(RAW DATA)

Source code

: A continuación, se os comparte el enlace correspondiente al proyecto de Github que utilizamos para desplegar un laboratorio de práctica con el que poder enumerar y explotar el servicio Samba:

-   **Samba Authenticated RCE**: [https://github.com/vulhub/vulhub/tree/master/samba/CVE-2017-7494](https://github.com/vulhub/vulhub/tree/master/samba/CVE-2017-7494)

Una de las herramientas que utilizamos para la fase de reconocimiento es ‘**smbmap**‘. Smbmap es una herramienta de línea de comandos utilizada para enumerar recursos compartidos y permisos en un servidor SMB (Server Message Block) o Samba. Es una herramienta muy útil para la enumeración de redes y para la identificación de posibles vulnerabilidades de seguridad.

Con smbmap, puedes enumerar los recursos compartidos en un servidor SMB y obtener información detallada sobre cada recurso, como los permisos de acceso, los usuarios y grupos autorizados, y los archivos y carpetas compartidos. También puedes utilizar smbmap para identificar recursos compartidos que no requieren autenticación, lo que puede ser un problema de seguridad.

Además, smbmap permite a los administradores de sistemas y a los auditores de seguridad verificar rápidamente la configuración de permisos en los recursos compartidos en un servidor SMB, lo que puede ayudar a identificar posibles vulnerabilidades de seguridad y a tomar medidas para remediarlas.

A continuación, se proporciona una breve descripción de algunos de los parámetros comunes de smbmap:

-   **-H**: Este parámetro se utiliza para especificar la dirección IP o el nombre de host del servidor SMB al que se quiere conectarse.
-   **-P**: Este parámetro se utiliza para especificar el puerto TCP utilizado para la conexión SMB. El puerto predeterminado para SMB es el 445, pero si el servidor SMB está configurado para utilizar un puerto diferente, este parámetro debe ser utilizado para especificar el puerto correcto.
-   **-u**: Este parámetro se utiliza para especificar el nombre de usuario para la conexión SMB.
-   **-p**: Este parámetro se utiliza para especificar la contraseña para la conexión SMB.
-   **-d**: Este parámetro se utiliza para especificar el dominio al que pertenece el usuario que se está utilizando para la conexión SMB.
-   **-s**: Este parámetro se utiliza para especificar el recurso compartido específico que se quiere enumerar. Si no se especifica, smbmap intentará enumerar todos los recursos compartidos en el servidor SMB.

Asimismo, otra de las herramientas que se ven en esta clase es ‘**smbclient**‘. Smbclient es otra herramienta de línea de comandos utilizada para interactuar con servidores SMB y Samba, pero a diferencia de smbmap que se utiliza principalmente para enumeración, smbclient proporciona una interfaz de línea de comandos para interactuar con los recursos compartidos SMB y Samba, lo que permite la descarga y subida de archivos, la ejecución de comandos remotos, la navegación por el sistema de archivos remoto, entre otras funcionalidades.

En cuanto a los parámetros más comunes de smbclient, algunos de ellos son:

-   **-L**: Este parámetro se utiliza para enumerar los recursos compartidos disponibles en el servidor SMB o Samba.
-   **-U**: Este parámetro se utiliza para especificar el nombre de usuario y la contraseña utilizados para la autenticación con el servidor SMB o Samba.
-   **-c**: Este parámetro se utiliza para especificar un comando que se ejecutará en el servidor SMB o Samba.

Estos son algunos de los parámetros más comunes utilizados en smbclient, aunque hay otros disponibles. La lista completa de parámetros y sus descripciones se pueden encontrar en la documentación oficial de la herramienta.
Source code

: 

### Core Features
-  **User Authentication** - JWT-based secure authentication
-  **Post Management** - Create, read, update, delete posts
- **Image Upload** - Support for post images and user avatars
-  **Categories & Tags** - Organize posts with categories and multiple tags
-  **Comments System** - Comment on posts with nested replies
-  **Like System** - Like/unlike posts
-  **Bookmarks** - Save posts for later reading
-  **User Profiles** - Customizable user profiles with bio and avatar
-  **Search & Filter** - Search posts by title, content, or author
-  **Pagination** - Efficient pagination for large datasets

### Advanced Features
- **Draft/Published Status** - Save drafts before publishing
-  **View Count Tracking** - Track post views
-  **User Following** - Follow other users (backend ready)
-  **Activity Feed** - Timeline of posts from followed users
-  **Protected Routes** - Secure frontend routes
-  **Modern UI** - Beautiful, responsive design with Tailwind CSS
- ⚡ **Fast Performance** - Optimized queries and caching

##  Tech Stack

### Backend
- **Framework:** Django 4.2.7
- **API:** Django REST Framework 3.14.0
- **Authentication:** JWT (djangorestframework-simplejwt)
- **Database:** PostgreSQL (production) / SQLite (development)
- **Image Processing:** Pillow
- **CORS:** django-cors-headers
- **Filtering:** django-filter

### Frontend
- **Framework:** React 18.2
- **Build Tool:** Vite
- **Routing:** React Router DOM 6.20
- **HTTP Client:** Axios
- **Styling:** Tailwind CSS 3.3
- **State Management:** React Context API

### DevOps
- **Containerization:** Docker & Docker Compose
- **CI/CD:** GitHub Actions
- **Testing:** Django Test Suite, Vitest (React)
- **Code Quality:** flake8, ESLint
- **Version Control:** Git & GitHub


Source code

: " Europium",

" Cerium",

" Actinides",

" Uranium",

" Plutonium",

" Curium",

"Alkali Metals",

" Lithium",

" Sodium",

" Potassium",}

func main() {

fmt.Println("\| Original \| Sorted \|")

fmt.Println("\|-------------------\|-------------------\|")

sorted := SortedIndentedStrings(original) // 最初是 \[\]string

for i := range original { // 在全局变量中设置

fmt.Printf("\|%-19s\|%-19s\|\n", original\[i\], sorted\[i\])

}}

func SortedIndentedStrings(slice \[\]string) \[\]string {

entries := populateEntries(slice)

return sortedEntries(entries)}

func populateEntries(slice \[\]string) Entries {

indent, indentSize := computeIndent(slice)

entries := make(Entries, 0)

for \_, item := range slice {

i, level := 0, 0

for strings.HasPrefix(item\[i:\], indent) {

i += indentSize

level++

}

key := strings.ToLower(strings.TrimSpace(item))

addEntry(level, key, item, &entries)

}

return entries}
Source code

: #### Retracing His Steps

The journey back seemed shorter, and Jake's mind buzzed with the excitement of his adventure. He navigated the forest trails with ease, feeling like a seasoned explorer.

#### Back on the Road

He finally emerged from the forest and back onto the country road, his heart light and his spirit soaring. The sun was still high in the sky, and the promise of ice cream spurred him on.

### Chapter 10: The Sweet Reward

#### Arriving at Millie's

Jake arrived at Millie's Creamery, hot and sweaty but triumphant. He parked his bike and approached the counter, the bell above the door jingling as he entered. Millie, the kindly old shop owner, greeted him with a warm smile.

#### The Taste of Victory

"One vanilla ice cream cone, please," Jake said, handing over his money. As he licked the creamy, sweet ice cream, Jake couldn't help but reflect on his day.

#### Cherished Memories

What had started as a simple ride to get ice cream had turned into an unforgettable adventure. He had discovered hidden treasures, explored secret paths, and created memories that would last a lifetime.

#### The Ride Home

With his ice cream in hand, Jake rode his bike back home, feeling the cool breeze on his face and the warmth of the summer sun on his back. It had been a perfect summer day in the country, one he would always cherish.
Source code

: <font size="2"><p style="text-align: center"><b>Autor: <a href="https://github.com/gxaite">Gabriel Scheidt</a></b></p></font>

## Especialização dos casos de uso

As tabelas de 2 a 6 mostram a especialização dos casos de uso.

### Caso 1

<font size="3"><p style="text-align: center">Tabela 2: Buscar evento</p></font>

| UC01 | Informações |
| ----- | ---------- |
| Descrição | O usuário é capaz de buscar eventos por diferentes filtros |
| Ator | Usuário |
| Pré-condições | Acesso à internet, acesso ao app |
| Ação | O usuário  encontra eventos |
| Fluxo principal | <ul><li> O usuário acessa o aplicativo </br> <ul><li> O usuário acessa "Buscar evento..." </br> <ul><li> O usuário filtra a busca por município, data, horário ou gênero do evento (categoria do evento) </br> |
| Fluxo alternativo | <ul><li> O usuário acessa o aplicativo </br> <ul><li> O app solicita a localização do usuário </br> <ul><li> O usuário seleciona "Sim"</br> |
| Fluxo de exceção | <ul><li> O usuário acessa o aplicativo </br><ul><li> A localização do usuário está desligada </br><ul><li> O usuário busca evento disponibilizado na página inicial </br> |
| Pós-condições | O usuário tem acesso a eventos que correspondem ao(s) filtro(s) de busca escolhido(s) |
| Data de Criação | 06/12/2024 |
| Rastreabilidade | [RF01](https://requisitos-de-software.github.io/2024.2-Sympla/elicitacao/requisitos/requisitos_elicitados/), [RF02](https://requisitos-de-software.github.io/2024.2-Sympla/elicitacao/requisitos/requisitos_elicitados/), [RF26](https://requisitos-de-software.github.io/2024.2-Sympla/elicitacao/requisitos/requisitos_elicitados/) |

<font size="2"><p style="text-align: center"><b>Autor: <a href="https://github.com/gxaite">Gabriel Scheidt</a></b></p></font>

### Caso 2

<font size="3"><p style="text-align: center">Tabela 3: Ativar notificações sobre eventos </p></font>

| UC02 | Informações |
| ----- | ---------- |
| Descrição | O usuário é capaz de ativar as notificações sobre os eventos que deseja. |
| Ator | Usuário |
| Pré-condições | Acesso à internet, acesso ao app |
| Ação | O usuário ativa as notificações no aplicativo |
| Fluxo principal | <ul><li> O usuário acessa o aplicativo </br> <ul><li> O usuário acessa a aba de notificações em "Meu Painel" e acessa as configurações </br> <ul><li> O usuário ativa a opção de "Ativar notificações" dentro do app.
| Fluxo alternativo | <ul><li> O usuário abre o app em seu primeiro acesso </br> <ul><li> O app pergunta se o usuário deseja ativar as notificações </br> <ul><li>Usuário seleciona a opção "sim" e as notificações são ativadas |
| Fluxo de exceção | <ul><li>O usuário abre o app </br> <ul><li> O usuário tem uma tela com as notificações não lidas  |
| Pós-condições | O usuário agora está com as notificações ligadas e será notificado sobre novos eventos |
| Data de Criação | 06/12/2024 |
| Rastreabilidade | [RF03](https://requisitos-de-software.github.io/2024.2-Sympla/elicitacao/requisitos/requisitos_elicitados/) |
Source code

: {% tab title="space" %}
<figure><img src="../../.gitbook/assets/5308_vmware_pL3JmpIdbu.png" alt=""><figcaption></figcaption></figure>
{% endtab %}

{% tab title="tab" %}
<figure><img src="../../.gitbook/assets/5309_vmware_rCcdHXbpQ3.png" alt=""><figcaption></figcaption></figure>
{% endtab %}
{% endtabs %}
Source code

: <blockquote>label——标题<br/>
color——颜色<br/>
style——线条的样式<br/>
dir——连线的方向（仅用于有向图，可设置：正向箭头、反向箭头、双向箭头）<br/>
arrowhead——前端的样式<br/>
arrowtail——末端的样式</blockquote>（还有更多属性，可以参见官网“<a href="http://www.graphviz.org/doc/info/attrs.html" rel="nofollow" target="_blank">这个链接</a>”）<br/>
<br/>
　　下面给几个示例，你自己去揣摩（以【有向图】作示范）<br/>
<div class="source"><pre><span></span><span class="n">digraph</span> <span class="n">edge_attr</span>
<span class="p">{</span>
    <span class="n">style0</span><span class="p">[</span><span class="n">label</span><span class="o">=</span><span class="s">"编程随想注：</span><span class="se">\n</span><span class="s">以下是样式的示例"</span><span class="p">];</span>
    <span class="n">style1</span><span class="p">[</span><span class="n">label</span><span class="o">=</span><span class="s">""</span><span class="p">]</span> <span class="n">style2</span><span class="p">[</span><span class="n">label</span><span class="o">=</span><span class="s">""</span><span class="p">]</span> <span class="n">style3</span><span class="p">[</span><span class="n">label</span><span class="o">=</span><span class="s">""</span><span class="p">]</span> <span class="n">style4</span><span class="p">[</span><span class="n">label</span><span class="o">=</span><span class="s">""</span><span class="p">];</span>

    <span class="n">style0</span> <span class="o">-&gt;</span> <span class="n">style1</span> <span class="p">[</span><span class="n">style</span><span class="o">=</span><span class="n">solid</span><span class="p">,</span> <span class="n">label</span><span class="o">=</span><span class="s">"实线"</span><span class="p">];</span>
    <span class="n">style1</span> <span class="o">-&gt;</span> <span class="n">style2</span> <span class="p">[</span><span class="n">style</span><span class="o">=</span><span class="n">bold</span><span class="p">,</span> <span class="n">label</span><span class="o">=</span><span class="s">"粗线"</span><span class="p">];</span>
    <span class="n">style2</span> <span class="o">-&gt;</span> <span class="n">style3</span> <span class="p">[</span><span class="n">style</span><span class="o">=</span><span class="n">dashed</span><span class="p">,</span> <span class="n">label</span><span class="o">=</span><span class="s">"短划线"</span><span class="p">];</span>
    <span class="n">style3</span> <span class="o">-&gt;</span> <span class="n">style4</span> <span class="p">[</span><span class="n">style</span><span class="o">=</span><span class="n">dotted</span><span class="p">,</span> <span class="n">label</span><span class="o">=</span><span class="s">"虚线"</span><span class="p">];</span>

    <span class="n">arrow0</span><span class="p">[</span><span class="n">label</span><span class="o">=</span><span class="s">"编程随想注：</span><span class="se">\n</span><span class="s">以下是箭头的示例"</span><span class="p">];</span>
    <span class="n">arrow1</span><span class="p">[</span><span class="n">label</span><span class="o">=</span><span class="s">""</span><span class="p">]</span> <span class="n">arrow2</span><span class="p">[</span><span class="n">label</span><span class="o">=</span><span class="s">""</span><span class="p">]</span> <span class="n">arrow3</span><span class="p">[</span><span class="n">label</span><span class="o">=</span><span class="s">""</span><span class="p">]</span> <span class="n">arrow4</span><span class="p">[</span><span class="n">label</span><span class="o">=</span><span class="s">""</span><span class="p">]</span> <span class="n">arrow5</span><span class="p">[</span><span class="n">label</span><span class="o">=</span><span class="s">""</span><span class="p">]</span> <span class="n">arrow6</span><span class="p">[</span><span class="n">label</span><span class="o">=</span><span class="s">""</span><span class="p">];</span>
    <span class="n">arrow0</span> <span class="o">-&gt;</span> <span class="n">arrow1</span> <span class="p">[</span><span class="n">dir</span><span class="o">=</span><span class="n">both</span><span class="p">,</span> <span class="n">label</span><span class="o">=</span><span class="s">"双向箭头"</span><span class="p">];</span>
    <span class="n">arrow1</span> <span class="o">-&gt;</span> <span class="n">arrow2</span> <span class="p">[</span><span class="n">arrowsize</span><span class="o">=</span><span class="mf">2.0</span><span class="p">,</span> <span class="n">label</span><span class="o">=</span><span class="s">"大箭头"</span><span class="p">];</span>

(End RAW DATA)

» ABOUT THIS TASK:
Look back at the entries above. Retype the line with "for strings.HasPrefix(item\[i:\], indent)", the line with "#### Back on the Road", and all lines in between.

» COMPLETED EXERCISE:
for strings.HasPrefix(item\[i:\], indent) {

i += indentSize

level++

}

key := strings.ToLower(strings.TrimSpace(item))

addEntry(level, key, item, &entries)

}

return entries}
Source code

: #### Retracing His Steps

The journey back seemed shorter, and Jake's mind buzzed with the excitement of his adventure. He navigated the forest trails with ease, feeling like a seasoned explorer.

#### Back on the Road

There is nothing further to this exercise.